After a late checkout from our B&B, we took an Uber to the hotel by the airport. The ride should have taken less than half an hour but took over an hour due to traffic. The Uber driver took a route that was different from the way we’d come when we arrived in Lima a few days before, presumably to avoid the traffic we were nonetheless stuck in.

View out the car window of a definitely less tidy area of Lima
Crowds and billboards along the streets

About halfway to the airport, our driver turned on a road away from the coast. Unlike the tidy, upscale parts of Lima where we’d been, we now passed through a dusty, crowded industrial area that reminded us a little of Iquitos, but with cars instead of tuk tuks. Lima’s sheen dulled a little as we got a glimpse of the poverty-stricken area and the extent to which Lima is city of haves and have-nots.

Wall of Shame separating the shanty town (left) from a wealthier section of Lima. Photo credit:
Graffiti on the wall, including "remueve piedres" (which roughly translates to "remove the wall.") Photo credit:

We later learned that there’s a six-mile-long, ten-foot-high concrete wall topped with barbed wire dividing some of the poorest areas from the upscale ones. The wall was built starting in the mid-1980’s when there was a large migration to Lima from poverty-stricken rural communities in Peru. The government supported building the wall so Lima’s wealthier residents in the more central areas of the city could be separated from even seeing the shanty towns on the outskirts. We wished we’d have had the time to visit the wall while we were in Lima to round out our experience of the city. But today we were getting ready to leave, so that would have to wait for another visit here.

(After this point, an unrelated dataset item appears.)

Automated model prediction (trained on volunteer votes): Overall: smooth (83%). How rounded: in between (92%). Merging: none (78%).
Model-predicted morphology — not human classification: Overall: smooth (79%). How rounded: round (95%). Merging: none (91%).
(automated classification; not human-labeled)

Eventually, our driver deposited us at our airport hotel. After checking in, we relaxed briefly in our room, enjoying our La Lucha sandwiches which served as a midday lunch/dinner combination. Before we could even think of flying the next morning, we had several bureaucratic things to do, each one dependent on the other. First, there were our pre-scheduled Covid tests at giant tents set up in the airport parking lot. After we got our (hopefully) negative results, we could finish required paperwork through various apps and websites so we’d be permitted to board. We both had Global Entry, so we (correctly) anticipated that entering the U.S. would be easy. We’d have to wake up at 5:00 am but, because we were about a three-minute walk to the terminal, getting there would be easy—by now, we were getting pretty good at figuring out how to travel with low (or at least lower) stress. While walking back from the Covid test site, we’d noticed that security guards at every door were making sure each person who entered the airport had a proper vaccine card, creating long lines to get inside, so we readjusted our timing for the morning. Peru was dead serious about Covid. We eventually got our negative test results, filled out the proper forms, and climbed into bed early so we’d be well-rested before our early morning wakeup the next day.

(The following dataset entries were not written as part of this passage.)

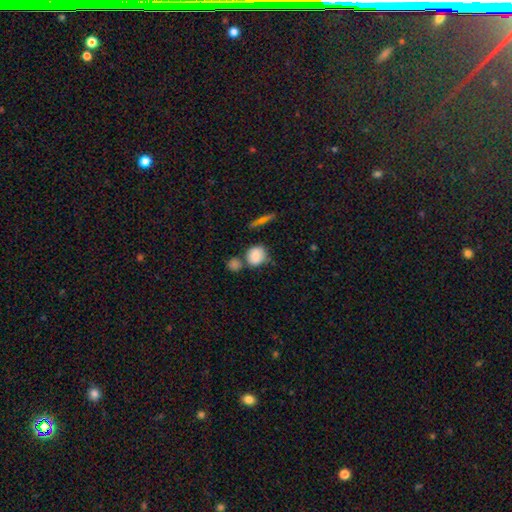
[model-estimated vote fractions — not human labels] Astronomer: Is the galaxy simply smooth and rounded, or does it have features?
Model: smooth — 81%.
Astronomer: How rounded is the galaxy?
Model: round — 69%.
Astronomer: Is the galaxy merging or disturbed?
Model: none — 53%.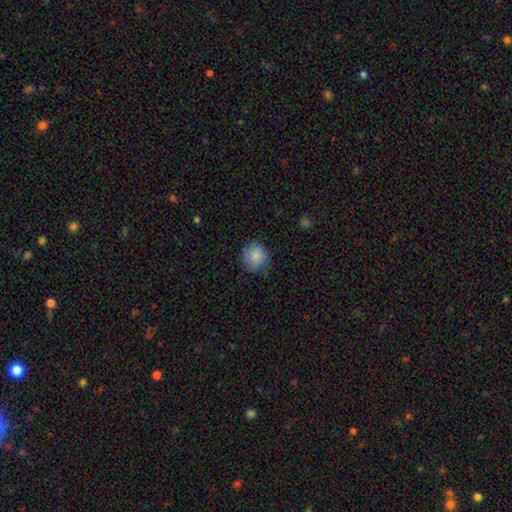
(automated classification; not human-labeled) A smooth galaxy with no disk features (83%) that is round (85%). Merging: none (73%).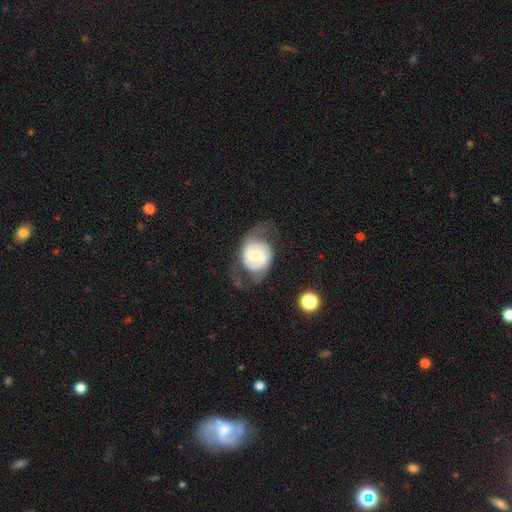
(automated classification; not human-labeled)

It would be a long journey back, with a flight change in Dallas. We were looking forward to going home, but knew we’d miss both Colombia and Peru. The people were wonderful, the countries both have breathtaking beauty and we knew we’d barely scratched the surface.

2 Responses

  1. I have been following your travels and enjoying every post. However, Duck Duck Go does not trust your website, so I can’t typically leave comments. Today I remembered to use Google instead. Bravo! And thanks for the journey.